> WHAT THE TASK ASKS
Copy out the records below, from their first line through the line that contains "9: (314, 602)", including that line. Leave the pictures out of your copy.

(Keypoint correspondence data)
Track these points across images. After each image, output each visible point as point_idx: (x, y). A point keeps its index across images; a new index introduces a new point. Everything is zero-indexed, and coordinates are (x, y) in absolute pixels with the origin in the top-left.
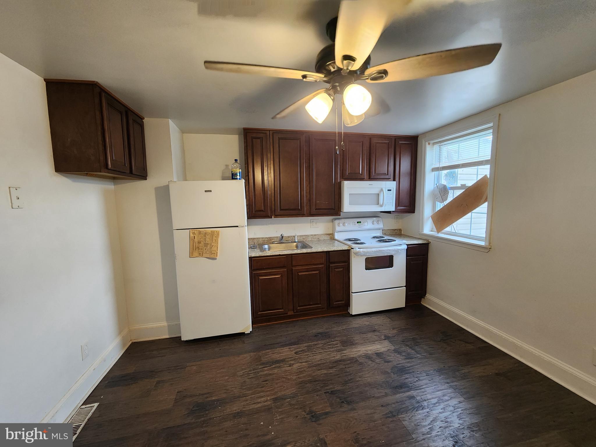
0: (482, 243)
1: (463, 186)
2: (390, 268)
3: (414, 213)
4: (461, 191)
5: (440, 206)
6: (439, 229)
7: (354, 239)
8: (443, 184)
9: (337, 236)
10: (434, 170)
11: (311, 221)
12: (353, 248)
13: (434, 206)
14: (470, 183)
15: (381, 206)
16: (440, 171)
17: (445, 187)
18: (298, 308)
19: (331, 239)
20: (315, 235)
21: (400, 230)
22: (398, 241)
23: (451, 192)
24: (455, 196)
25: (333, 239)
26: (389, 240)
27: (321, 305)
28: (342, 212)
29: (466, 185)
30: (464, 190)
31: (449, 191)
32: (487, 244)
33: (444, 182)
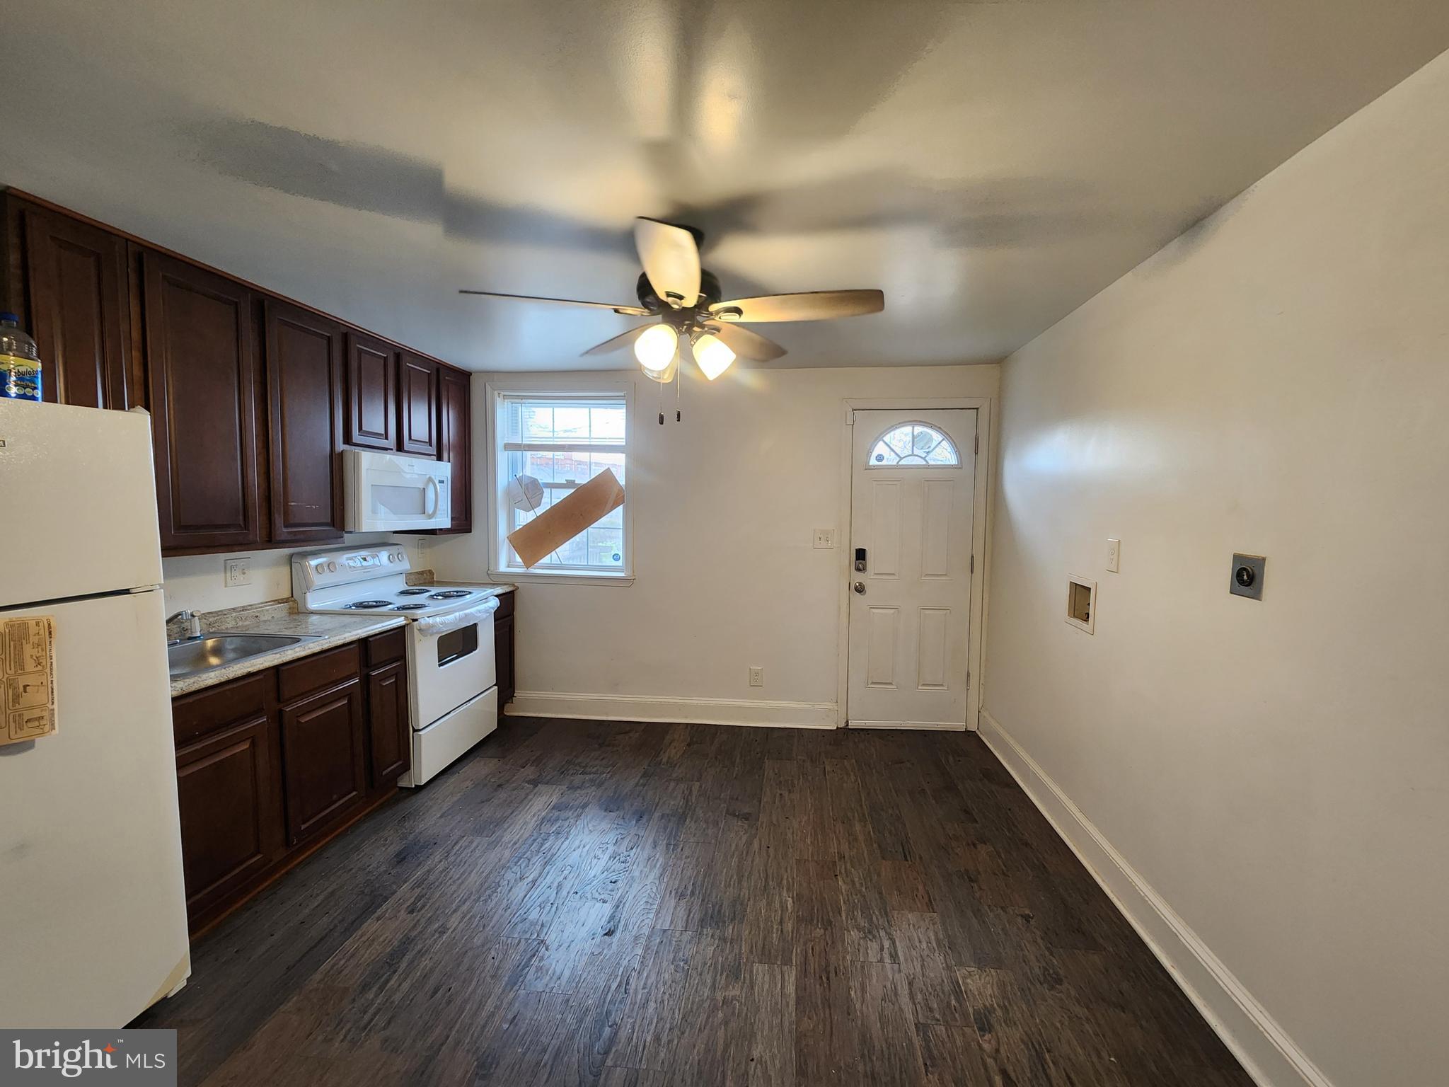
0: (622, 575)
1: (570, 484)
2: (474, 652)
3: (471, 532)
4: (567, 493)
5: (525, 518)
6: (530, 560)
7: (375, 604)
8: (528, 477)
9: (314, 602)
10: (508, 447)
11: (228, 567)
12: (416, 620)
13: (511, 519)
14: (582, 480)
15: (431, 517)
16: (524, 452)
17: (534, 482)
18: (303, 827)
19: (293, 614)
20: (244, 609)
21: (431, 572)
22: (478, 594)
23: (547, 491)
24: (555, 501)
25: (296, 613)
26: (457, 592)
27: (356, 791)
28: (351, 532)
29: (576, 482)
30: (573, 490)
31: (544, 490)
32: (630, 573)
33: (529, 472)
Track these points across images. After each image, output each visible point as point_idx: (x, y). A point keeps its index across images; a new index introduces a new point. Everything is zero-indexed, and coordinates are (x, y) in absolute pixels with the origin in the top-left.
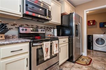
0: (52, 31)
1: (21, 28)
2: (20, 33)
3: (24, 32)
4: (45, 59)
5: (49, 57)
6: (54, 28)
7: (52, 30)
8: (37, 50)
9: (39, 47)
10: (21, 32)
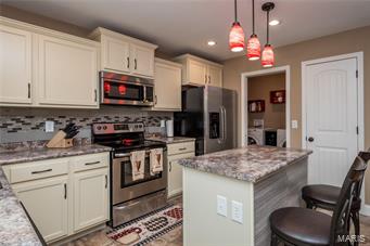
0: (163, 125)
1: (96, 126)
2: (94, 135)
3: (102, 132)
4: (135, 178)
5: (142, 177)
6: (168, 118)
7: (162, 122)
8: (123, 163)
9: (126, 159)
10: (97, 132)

> RESULT OF THE EXERCISE
Track these points across images. After each image, output each visible point as point_idx: (x, y). A point keeps its index across images; a new index introduces a new point. Everything is zero-indexed, and coordinates are (x, y) in absolute pixels with the origin in the top-left.
0: (482, 243)
1: (463, 186)
2: (390, 268)
3: (414, 213)
4: (461, 191)
5: (440, 206)
6: (439, 229)
7: (354, 239)
8: (443, 184)
9: (337, 236)
10: (434, 170)
11: (311, 221)
12: (353, 248)
13: (434, 206)
14: (470, 183)
15: (381, 206)
16: (440, 171)
17: (445, 187)
18: (298, 308)
19: (331, 239)
20: (315, 235)
21: (400, 230)
22: (398, 241)
23: (451, 192)
24: (455, 196)
25: (333, 239)
26: (389, 240)
27: (321, 305)
28: (342, 212)
29: (466, 185)
30: (464, 190)
31: (449, 191)
32: (487, 244)
33: (444, 182)
0: (622, 575)
1: (570, 484)
2: (474, 652)
3: (471, 532)
4: (567, 493)
5: (525, 518)
6: (530, 560)
7: (375, 604)
8: (528, 477)
9: (314, 602)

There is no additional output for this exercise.